しかし、現実の“流れ”は複雑です。サプライチェーンのあらゆる場面に適用できるように、在庫管理やサプライチェーンに内在する特有の条件を「在庫流動方程式」に取り込む必要があります。

一般的に在庫管理は、定期不定量発注とか定量不定期発注など、発注方法で特徴付けられます。「在庫流動方程式」が基本としたのは、

“需要があった(出荷した)分を直ちに補充発注する”

です。1人の客が買ったら、直ちにその分を補充発注する。

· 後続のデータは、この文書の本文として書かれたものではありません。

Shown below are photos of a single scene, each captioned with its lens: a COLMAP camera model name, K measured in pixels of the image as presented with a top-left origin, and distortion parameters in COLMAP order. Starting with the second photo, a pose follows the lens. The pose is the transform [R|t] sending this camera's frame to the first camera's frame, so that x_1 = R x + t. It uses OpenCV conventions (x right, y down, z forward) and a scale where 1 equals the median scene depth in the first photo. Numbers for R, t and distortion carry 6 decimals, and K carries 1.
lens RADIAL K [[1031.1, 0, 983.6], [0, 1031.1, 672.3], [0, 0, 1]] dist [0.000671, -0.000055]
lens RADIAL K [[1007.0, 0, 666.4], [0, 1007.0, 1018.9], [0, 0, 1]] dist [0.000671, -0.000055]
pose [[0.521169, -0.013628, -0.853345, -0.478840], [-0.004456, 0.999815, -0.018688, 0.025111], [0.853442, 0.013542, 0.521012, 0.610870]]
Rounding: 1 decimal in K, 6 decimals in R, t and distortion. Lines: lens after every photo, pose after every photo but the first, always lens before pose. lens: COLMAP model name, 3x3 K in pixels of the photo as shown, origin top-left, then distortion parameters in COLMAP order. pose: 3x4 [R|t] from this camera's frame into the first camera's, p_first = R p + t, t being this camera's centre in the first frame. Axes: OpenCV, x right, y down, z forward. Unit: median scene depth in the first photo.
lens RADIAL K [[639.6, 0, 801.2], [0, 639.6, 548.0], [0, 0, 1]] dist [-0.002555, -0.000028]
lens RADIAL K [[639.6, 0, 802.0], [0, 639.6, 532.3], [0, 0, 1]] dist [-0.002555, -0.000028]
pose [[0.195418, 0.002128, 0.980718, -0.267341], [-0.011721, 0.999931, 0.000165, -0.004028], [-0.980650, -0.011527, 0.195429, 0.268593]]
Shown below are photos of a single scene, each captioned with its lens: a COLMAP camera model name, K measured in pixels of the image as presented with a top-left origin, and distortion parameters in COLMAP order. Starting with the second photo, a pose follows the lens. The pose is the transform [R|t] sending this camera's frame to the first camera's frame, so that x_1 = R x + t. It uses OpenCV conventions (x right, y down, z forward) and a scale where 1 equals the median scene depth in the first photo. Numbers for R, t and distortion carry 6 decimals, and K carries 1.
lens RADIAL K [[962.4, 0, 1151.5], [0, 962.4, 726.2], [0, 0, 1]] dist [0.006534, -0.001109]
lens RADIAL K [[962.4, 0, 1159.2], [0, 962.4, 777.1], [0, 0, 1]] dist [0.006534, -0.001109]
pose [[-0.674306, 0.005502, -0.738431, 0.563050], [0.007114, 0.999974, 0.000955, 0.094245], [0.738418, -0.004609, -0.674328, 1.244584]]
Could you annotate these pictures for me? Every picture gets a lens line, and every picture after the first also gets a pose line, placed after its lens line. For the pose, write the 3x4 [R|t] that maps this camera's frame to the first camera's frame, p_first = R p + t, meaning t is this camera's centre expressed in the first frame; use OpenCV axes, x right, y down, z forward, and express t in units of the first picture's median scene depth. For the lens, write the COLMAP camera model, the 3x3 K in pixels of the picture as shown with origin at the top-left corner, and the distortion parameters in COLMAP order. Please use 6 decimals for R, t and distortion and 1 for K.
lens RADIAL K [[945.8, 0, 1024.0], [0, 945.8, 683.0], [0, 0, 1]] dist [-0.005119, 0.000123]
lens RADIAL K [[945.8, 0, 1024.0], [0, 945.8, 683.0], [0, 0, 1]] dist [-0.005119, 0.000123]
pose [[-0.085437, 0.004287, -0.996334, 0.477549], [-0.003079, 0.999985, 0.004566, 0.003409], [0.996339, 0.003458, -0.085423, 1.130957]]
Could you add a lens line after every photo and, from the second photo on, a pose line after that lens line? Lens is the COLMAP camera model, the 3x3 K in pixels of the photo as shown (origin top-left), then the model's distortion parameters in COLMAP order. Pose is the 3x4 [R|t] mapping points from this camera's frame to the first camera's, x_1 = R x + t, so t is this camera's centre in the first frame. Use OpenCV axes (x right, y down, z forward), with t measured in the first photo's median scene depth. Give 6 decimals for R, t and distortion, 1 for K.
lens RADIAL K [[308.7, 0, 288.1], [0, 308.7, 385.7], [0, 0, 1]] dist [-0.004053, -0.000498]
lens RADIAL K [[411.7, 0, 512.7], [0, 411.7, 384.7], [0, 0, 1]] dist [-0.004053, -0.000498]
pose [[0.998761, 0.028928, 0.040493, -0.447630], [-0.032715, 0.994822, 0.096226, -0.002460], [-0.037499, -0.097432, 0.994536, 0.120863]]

1件の注文が来て出荷したら、直ちにその分を補充発注する。この補充発注方法を“定件発注”と呼ぶことにします。

“定件発注”を“定期発注”や“定量発注”に変えたとき、「在庫流動方程式」にどのような修正、追加が必要になるのか、検討してまいります。

そして、最大の課題は、“かんばん方式”との融合です。

製造業のみならず、流通・販売はもとより、郵便事業、官公庁、医療業務、、、とあらゆる産業、業種、業態に導入が試みられました。生産管理や在庫管理に直接かかわりのない方も聞いたことがあるのではないでしょうか。しかし、報じられる成功事例の裏に、それをはるかに上回る失敗事例があることはご承知の通り。

“かんばん方式”は、“トヨタ生産方式”の中でしか使えないのだ、、。

“かんばん方式”は、トヨタに匹敵する優秀な企業でしか使いこなせないのだ、、、。

一般の在庫管理とは“別もの”である、という認識が定着していった”かんばん方式“を、「在庫流動方程式」からみたら、どのようにみえるのでしょうか。

不思議なことに、違和感はほとんどありません。

「在庫流動方程式」で識別した“受注件数/時間”と“数量/件”は、“かんばん方式”では、

受注件数/時間 → かんばん枚数 数量/件     → 収容数

となります。そして、“収容数”は一定。消費数も“平準化”生産で一定なので、かんばんの総枚数も一定。

なんのことはありません。「在庫流動方程式」の変動要素をゼロにすればいいだけ。「在庫流動方程式」の簡易版が“かんばん方式”、でもあります。

“かんばん方式”からみれば、変動要因を扱えるように拡張したのが「在庫流動方程式」。多少のギャップはあるかもしれませんが、両者間の行き来は自由です。

「在庫管理論」統一への道筋がみえてきました。